Climate change can affect the economy via many different channels in many different sectors. Most studies investigating the impact of climate change on the energy system have concentrated on the impact of changes in heating and cooling demand, but there are many energy sector impacts that remain unanalysed.
The POLES global energy model has been modified to widen the coverage of climate change impacts on the European energy system. The impacts considered are changes in heating and cooling demand in the residential sector, changes in the efficiency of thermal power plants, and changes in hydro, wind (both on- and off-shore) and solar PV electricity output. Results of the impacts of six scenarios on the European energy system are presented, and finally the implications for European energy security and energy imports are presented.
There are several main findings that can be concluded from the analysis: That the demand side impacts (heating and cooling in the residential sector) are larger than supply side impacts; that power generation from fossil-fuel and nuclear sources decreases and renewable energy increased; and impacts are larger in Southern Europe than in Northern Europe.

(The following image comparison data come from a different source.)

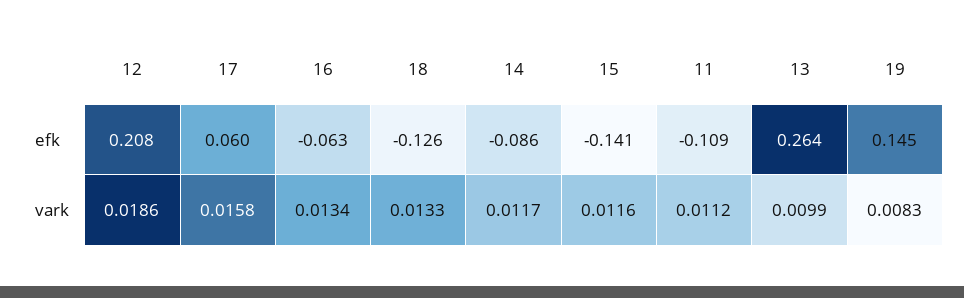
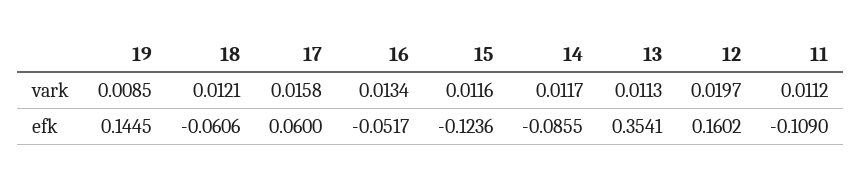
12, efk: 0.208 -> 0.1602
16, efk: -0.063 -> -0.0517
18, efk: -0.126 -> -0.0606
15, efk: -0.141 -> -0.1236
13, efk: 0.264 -> 0.3541
12, vark: 0.0186 -> 0.0197
18, vark: 0.0133 -> 0.0121
13, vark: 0.0099 -> 0.0113
19, vark: 0.0083 -> 0.0085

Whilst the impacts captured in this analysis go further than the current literature, there remains many more impacts that can not currently be captured due to a variety of issues including: lack of climate data, difficulties translating climate data into energy-system-relevant data, lack of detail in energy system models where climate impacts act. This paper does not attempt to provide an exhaustive analysis of climate change impacts in the energy sector, it is rather another step towards an increasing coverage of possible impacts.